By Mark Deen and Paul Dobson - Jan 5, 2012 5:25 PM GMT+0700
France sold 7.96 billion euros ($10.2 billion) of debt today, with borrowing costs rising in its first bond auction of the year as credit companies threaten to cut the nation’s AAA rating.
The government sold 4.02 billion euros of benchmark 10-year bonds at an average yield of 3.29 percent from 3.18 percent in an auction on Dec. 1. The 10-year debt bid-to-cover ratio, or the number of bids received for each unit of debt sold, fell to 1.64 from 3.05. France also sold debt maturing in 2023, 2035 and 2041.
France needed to “sell longer-term debt because that’s what investors and ratings agencies are watching in terms of a signal of confidence,” Michael Leister, a fixed-income strategist at DZ Bank AG in Frankfurt, said before the auction results were announced. “The market is wary of the financing agency going for the easy option.”
The euro extended its decline against the dollar after French borrowing costs rose at a sale of bonds. The 17-nation common European currency was 0.9 percent weaker at $1.2832 at 10:08 a.m. London time.

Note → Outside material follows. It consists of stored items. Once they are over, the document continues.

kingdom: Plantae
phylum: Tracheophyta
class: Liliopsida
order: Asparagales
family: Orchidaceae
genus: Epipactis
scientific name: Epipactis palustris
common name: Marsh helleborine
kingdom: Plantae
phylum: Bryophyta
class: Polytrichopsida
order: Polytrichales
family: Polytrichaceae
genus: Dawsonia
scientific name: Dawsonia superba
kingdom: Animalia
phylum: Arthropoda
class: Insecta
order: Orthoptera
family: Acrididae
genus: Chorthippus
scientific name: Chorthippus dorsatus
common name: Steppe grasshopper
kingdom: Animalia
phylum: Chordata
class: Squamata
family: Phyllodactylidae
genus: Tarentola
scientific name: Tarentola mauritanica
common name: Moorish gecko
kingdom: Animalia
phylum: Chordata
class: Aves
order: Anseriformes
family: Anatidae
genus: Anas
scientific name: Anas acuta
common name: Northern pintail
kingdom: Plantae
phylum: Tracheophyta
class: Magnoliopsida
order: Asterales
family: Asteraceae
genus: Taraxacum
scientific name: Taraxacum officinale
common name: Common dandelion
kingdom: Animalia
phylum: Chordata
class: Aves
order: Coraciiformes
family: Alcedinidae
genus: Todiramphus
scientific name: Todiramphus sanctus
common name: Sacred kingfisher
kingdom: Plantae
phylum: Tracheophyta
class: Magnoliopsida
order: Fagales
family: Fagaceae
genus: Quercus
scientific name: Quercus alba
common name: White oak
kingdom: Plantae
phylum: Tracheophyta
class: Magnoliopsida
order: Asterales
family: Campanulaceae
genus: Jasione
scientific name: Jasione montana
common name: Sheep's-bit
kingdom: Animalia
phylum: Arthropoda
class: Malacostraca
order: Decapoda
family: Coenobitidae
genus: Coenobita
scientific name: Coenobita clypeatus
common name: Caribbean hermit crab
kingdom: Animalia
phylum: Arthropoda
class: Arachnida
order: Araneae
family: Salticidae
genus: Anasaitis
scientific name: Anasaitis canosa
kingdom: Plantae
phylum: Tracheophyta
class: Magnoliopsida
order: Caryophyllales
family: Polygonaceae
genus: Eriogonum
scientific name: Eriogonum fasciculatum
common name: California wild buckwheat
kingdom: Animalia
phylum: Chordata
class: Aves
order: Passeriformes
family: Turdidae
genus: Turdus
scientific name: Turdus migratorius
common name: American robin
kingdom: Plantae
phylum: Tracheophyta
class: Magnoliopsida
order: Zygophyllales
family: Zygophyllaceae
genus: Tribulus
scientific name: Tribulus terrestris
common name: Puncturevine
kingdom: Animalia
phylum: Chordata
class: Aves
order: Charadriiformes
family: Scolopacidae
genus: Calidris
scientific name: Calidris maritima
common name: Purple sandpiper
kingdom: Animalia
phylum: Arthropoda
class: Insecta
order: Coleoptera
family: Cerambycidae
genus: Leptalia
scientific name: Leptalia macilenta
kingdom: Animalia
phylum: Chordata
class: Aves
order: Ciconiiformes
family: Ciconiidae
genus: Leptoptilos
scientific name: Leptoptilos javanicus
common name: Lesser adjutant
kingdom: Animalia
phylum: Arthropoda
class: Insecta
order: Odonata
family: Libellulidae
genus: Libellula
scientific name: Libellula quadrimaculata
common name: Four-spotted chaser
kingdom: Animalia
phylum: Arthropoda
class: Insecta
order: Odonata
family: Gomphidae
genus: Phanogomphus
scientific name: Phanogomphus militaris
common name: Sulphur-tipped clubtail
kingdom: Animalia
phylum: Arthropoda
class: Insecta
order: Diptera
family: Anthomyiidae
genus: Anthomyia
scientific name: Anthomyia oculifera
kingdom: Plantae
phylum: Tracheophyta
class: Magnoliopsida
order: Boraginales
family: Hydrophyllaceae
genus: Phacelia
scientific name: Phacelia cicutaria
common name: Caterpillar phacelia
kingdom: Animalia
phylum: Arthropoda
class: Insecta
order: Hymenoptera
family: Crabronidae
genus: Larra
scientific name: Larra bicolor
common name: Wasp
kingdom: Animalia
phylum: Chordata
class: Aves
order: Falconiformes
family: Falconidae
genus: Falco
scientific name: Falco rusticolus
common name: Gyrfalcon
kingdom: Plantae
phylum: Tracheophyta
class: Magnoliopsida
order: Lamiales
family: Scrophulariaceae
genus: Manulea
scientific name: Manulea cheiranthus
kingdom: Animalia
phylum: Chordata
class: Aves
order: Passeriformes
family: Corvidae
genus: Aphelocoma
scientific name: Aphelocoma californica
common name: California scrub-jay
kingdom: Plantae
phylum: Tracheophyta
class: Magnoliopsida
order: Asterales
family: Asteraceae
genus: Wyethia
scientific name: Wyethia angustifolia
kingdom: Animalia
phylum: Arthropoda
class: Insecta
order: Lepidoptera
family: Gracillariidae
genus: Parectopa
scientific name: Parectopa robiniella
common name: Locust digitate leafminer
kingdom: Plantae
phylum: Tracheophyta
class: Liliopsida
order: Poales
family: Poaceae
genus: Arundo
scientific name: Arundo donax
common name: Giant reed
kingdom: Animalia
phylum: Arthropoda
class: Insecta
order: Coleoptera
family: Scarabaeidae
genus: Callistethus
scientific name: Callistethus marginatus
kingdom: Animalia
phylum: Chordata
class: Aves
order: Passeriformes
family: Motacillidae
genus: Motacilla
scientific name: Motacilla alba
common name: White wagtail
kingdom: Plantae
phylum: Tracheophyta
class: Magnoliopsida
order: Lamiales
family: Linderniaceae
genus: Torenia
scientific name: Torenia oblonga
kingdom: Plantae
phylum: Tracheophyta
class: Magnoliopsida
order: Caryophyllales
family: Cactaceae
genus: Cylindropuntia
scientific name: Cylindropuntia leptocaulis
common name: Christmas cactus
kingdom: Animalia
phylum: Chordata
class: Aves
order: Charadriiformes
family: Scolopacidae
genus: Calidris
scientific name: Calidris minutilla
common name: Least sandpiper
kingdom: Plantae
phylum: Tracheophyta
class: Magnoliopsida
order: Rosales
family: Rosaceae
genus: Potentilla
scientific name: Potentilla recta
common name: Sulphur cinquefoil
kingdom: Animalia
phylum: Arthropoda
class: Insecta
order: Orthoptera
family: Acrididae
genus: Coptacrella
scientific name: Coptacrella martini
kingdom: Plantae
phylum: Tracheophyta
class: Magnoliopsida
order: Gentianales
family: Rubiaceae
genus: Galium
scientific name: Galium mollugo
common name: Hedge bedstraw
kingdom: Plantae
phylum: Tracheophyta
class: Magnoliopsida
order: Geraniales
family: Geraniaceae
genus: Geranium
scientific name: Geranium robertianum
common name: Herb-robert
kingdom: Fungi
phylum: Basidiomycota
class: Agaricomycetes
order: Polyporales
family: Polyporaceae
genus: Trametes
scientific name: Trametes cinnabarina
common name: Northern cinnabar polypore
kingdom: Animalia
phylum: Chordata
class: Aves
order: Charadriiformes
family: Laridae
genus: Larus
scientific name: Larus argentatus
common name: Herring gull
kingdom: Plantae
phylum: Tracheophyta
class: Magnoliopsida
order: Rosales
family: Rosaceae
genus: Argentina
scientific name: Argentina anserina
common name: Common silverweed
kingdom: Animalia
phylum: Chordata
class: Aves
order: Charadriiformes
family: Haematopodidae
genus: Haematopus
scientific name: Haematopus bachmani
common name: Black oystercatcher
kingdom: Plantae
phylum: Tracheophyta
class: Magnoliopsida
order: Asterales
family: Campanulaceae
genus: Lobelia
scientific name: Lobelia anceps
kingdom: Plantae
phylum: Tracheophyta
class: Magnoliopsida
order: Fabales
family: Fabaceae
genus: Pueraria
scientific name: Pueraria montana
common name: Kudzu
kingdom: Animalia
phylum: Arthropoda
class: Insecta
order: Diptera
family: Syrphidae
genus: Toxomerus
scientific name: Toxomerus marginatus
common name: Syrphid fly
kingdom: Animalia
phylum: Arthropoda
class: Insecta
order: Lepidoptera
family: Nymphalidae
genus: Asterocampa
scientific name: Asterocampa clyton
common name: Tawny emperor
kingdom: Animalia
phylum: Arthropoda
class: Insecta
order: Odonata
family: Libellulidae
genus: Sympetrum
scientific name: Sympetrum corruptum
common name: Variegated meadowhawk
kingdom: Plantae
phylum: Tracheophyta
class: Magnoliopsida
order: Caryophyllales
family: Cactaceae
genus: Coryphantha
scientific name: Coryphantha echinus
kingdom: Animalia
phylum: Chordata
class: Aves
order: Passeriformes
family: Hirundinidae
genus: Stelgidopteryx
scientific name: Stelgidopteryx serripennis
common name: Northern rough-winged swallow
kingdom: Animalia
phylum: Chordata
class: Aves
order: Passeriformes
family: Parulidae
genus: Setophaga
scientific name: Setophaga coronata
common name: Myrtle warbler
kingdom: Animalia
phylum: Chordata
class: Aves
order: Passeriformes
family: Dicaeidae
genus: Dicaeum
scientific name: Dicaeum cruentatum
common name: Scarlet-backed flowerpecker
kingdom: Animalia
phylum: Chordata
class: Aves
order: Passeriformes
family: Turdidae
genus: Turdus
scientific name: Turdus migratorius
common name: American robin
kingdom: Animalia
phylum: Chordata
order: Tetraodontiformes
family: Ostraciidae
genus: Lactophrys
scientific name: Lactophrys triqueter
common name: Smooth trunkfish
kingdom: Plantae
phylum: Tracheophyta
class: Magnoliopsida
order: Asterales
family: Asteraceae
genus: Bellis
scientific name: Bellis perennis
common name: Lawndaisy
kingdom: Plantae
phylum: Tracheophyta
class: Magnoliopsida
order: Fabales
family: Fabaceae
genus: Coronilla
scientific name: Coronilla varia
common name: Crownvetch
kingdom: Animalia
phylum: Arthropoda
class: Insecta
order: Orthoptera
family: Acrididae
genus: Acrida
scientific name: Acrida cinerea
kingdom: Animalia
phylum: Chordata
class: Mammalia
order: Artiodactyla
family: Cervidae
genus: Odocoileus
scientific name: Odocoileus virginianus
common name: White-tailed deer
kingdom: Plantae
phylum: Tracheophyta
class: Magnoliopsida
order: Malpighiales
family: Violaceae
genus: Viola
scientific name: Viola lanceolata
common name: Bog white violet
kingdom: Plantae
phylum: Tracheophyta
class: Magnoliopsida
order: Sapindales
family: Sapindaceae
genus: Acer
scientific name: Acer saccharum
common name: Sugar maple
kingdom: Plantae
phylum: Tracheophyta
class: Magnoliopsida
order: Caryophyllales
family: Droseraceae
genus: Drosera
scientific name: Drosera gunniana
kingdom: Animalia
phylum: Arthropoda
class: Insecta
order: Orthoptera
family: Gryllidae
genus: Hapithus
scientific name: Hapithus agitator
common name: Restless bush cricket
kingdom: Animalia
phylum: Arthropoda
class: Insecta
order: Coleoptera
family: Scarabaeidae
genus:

The French sale came a day after Germany sold 4.1 billion euros of bonds, getting more bids than its maximum target of 5 billion euros. The German sale kicked off a rush for funding that may determine whether euro-area leaders can save the 13- year-old single currency. Italy and Spain are among countries that in the coming weeks will sell debt that may reach 262 billion euros in the first quarter, according to Deutsche Bank AG forecasts.